[Page excerpt]
BEGIN

The confusion around classifications and diagnostic requirements for HDPs is widespread beyond the literature from Bangladesh and Nigeria. Definitions and clinical guidelines are a topic of much debate, even among experts. Gillon et al.’s systematic review of international clinical practice guidelines for HDPs identified inconsistencies among definitions for PE and severe PE, “non-severe hypertension” BP, timing of delivery for women with PE and severe PE, magnesium sulfate administration in non-severe pre-eclamptic patients, and postpartum maternal monitoring [6]. Inconsistencies in Bazzano’s assessment include differences in weeks of high BP continuation after delivery for gestational or chronic hypertension determination, timing of corticosteroids for pre-term PE, and beginning high BP treatment with antihypertensive drugs [7].
Some efforts to provide clarity for defining and diagnosing HDPs use various biomarkers in tandem with BP levels[8] or define sub-types of PE based upon placental growth factor concentrations [9]. Recently, scientists studying these conditions’ causes have been debating differences in etiology of early-onset and late-onset PE. Alici Davutoğlu et al. identified a biomarker, serum progranulin, in significantly higher levels among women with late-onset than with early-onset PE [10]. In another study, Laskowska – who defines “early-onset” PE as prior to 34 weeks – identified an enzyme, MMP-3, as present only in women with early-onset PE [11]. In a review on these issues, Magee et al. identifies “areas of consistency” for hypertensive disorder types and diagnostic criteria during pregnancy, with remaining inconsistencies requiring further evaluation [12].
Definitions for HDPs were found to be inconsistent and sometimes contradictory in two disparate countries like Bangladesh and Nigeria; it is reasonable to conclude that these challenges exist elsewhere. In LMICs, sub-classifications within HDPs have epidemiologic rather than diagnostic value. For researchers, collecting detailed data of clinical expressions of HDPs could perhaps illuminate hidden causes. In practice, however, overly-specific signs and symptoms distract, rather than clarify, diagnosis for women in potentially dire circumstances.
Moving beyond the implication that interventions vary significantly for each HDP’s classification has the potential to increase health care providers’ abilities to identify women at risk of developing these life-threatening conditions. Fewer and simpler classifications can enhance provider understanding (at any level of the health system) and improve diagnosis and case monitoring, provision of essential care, referral, and community knowledge to recognize the signs and symptoms of PE/E.
To save women’s lives, we must work together, globally, to create and agree upon specific, clear, and universal clinical definitions that ensure primary care providers worldwide can appropriately diagnose and manage the symptoms of PE/E.

END

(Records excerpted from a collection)
BEGIN

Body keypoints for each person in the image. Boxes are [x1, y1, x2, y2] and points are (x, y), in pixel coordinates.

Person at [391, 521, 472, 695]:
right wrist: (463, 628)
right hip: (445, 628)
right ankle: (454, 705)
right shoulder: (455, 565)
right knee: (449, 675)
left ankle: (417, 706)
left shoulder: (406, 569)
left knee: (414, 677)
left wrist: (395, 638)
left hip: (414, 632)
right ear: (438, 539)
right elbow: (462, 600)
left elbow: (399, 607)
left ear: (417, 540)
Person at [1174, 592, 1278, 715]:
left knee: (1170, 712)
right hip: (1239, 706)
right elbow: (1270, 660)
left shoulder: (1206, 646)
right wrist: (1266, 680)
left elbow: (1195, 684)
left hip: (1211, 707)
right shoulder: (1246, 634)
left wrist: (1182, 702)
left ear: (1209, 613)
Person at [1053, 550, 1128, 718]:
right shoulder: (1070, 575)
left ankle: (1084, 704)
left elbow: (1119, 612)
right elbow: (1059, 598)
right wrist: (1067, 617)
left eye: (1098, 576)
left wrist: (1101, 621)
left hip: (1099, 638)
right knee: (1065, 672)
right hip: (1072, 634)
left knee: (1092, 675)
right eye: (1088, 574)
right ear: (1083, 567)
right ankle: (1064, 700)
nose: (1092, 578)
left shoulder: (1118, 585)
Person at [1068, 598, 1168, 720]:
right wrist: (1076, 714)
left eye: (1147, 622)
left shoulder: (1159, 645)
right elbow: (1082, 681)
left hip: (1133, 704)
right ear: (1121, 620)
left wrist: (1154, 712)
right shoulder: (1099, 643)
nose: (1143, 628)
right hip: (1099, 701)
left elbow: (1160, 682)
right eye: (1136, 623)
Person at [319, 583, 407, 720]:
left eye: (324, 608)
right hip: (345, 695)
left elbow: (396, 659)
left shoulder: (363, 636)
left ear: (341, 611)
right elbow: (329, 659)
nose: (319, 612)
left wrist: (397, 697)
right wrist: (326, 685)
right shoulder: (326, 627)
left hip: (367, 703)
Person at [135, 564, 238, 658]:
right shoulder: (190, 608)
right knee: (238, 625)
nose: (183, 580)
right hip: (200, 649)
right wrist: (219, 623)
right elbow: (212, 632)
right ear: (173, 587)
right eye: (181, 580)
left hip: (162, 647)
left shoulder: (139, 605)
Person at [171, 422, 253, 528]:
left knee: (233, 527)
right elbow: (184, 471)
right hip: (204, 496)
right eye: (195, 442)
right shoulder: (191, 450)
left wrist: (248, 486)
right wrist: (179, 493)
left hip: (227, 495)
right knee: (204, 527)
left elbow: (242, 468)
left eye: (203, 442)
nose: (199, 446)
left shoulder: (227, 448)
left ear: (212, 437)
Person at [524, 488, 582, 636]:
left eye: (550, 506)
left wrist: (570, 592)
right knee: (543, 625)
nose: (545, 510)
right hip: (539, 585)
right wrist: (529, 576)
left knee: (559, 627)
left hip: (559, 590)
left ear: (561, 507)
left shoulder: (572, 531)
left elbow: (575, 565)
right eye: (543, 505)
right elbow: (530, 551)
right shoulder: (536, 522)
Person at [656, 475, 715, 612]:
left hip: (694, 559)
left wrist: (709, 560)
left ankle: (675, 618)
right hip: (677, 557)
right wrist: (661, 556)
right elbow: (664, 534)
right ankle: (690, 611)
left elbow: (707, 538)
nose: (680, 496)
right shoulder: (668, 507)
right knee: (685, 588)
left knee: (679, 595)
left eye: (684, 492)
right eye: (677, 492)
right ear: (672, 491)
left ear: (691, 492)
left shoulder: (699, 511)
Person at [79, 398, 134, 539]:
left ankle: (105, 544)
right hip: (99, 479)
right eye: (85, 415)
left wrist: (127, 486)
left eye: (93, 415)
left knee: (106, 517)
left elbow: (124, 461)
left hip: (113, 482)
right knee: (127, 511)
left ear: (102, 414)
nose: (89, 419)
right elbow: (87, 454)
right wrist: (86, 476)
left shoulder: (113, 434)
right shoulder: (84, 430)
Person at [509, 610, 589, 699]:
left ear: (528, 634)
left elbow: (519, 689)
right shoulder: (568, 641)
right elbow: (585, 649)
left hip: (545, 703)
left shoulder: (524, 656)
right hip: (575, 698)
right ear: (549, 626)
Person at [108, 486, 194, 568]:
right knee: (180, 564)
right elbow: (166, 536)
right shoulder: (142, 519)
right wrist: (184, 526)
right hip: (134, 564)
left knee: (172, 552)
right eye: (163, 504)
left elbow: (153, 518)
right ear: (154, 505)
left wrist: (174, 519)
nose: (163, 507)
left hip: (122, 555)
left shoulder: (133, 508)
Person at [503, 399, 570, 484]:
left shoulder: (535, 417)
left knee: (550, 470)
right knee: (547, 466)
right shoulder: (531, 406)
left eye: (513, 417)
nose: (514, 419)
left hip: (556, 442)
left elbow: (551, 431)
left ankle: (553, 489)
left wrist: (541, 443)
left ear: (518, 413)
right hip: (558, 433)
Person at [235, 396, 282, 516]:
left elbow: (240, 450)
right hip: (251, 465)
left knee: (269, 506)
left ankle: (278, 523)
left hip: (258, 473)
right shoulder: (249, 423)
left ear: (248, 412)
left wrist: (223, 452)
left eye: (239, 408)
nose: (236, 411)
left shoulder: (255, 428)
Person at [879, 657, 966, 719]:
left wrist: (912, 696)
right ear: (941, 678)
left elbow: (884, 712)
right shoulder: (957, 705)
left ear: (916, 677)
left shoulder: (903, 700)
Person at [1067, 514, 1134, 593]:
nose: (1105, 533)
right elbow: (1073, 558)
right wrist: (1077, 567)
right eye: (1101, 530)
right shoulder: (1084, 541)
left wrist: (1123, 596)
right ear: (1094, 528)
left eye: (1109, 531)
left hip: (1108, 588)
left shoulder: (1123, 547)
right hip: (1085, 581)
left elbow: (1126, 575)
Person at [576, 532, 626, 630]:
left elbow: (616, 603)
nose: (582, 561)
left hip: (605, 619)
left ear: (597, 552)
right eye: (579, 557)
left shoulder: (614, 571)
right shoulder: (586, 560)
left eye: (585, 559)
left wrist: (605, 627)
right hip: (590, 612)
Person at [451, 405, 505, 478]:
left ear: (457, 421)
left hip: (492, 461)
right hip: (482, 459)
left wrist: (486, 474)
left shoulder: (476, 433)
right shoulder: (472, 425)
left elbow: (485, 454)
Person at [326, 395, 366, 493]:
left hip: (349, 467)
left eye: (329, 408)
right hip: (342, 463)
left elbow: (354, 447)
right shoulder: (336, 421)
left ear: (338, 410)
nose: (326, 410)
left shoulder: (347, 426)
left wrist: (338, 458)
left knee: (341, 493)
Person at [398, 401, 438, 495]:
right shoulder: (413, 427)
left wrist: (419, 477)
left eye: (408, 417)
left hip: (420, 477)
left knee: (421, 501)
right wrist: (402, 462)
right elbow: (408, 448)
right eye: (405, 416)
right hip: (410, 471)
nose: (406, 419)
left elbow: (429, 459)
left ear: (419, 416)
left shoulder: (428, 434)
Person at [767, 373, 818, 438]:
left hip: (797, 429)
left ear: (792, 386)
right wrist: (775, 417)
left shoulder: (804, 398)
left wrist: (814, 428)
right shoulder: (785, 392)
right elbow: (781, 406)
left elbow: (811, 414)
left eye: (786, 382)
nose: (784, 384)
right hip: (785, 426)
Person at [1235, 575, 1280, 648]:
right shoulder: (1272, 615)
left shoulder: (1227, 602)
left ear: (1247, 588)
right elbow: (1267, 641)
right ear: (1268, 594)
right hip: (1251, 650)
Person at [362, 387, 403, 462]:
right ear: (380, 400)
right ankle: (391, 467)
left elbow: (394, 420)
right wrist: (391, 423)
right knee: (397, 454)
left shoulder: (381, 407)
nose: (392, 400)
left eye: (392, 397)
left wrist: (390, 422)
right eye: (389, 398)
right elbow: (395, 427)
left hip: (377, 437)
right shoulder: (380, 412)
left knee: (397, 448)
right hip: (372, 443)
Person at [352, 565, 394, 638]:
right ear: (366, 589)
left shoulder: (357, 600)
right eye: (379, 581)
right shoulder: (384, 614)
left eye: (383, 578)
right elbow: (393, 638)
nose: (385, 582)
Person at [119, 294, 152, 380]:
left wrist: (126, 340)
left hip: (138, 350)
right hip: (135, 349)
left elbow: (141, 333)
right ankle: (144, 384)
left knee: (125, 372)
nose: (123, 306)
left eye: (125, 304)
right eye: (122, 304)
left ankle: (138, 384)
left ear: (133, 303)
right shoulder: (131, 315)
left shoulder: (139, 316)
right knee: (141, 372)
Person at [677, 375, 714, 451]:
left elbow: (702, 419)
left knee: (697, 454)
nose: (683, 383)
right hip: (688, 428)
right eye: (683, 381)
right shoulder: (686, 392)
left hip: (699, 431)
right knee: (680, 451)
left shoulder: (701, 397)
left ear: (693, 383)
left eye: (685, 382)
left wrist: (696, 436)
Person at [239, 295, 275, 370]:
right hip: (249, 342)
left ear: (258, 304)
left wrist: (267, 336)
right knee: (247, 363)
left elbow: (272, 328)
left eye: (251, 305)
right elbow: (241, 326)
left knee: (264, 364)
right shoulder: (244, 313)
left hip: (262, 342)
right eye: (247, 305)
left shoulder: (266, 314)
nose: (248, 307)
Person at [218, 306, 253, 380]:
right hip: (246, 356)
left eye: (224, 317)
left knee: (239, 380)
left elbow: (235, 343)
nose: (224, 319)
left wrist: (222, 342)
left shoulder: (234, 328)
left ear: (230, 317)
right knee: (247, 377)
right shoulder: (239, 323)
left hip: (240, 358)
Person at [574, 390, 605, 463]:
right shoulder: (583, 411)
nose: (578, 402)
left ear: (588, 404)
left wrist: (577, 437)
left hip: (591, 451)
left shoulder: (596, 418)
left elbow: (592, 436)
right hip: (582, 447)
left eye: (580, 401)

END

[Task requirements]
**1.** List every researcher or research team that the passage on hypertensive disorders in pregnancy names by surname.
**2.** Reproduce word for word the part of the passage on hypertensive disorders in pregnancy that begins at the words "Some efforts to" and stops after "further evaluation [12].".
**3.** In the passage on hypertensive disorders in pregnancy, what week cutoff does Laskowska use to define early-onset PE?

[Replies]
**1.**
Gillon et al.
Bazzano
Alici Davutoğlu et al.
Laskowska
Magee et al.

**2.**
Some efforts to provide clarity for defining and diagnosing HDPs use various biomarkers in tandem with BP levels[8] or define sub-types of PE based upon placental growth factor concentrations [9]. Recently, scientists studying these conditions’ causes have been debating differences in etiology of early-onset and late-onset PE. Alici Davutoğlu et al. identified a biomarker, serum progranulin, in significantly higher levels among women with late-onset than with early-onset PE [10]. In another study, Laskowska – who defines “early-onset” PE as prior to 34 weeks – identified an enzyme, MMP-3, as present only in women with early-onset PE [11]. In a review on these issues, Magee et al. identifies “areas of consistency” for hypertensive disorder types and diagnostic criteria during pregnancy, with remaining inconsistencies requiring further evaluation [12].

**3.** Laskowska defines early-onset PE as PE occurring before 34 weeks.